Stéphane Couturier
Alger, Climat de France
15 10 2016 ... 15 01 2017

Stéphane Couturier s’attache aux développements urbains et aux métamorphoses des bâtiments. Avec élégance, le photographe réussit à mettre à nu les « tripes de la ville » ; ses vues, qu’elles soient réalisées à Paris, Berlin, La Havane ou Séoul, sont l’inextricable enchevêtrement d’un rendu hyperréaliste et de la dissolution de la forme. Conçu à partir de 2011, le projet « Climat de France » repose sur une figure de l’architecture des années 1950,  Fernand Pouillon, qui fut un des grands bâtisseurs des années de reconstruction après la Seconde Guerre mondiale. A travers la photographie et la vidéo, Stéphane Couturier dissèque la plus grande cité d’Alger, édifiée au moment de la guerre d’Algérie, lieu d’affrontement entre GIA et pouvoir, et désormais place forte de tous les trafics.

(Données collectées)
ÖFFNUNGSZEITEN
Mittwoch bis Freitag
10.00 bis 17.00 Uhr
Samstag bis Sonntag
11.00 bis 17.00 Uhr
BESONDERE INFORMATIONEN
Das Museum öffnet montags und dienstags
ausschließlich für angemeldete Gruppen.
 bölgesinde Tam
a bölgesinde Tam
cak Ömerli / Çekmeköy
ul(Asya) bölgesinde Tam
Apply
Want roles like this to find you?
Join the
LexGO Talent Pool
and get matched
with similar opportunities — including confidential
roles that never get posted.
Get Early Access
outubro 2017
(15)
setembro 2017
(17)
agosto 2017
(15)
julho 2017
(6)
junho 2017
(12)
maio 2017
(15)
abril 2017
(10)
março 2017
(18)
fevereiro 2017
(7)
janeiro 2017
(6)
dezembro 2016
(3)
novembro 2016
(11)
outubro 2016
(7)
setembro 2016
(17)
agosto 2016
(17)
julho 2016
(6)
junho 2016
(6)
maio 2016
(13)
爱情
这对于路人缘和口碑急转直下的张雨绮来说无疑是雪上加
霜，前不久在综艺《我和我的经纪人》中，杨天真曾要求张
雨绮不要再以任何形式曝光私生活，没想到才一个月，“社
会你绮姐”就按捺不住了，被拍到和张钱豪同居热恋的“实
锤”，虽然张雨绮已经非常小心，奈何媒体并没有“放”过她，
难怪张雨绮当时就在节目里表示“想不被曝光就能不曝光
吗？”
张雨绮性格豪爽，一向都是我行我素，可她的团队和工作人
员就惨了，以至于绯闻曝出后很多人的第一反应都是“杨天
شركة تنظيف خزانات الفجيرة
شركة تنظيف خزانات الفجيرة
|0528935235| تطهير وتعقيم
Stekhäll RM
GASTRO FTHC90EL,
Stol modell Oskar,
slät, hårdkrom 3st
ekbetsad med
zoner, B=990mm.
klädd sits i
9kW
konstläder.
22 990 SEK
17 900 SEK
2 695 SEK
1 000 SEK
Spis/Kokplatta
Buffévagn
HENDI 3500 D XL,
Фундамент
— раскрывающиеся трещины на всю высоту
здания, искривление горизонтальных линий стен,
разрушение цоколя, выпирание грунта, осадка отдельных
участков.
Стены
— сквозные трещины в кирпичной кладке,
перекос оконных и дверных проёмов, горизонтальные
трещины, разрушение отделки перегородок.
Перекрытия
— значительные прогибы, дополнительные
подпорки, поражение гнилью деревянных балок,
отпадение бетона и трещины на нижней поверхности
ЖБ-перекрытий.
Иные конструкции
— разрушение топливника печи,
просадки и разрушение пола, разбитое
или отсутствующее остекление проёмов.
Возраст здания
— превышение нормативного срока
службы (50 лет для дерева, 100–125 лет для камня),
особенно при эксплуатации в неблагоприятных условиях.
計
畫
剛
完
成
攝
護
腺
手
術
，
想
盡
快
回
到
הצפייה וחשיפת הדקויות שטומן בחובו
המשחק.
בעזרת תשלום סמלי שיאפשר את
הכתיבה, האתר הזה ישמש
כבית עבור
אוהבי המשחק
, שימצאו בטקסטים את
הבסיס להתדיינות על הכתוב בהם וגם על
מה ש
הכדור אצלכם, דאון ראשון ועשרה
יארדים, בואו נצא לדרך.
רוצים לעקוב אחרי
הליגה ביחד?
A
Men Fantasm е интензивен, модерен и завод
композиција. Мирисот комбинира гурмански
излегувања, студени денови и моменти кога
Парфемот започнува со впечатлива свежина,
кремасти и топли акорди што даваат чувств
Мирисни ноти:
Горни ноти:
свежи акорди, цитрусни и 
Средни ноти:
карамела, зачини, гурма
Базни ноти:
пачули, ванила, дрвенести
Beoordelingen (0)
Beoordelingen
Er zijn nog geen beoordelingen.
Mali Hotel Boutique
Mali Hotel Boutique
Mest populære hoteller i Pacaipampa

Description du problème ▸
Poursuivez la présentation de l'exposition « Alger, Climat de France » de Stéphane Couturier à partir de sa dernière phrase. Cette liste n'est d'aucune utilité pour ce travail.

Réponse attendue ▸
Exposition réalisée grâce au mécénat de Marie et David Benmussa et au soutien de la Société Canson, de la Société des Amis du musée Nicéphore Niépce et du Ministère de la Culture et de la Communication / DRAC Bourgogne Franche-Comté.

La ville est une mise en séquences, certes, mais elle est un bloc. Immeuble par immeuble, quartier par quartier, portrait par portrait, Alger semble indivisible. Les fragments conviennent parfaitement à l’idée de la ville.
On sait, on l’a assez répété, que l’idée et l’objet ne peuvent coïncider. Et pourtant, ici, Stéphane Couturier approche de la « vérité ». Il ne convoque pas nos sens mais il nous fait voir les matières. En recourant systématiquement à la bande-séquence, il se dégage d’une description uniquement matiériste. Sa photographie a l’ambition de rendre compte de cet événement par le nombre infini de circonstances qui l’accompagnent. Ce n’est pas en convoquant le hasard que le photographe nous conduit à entrevoir des morceaux de vivant. L’idée de la bande fragmentaire les relie, ou plutôt elle les rapporte à une forme de pensée qui leur confère un sens. La représentation précise des propriétés de ce qui est exposé incite le spectateur au commentaire. La méthode photographique est implacable.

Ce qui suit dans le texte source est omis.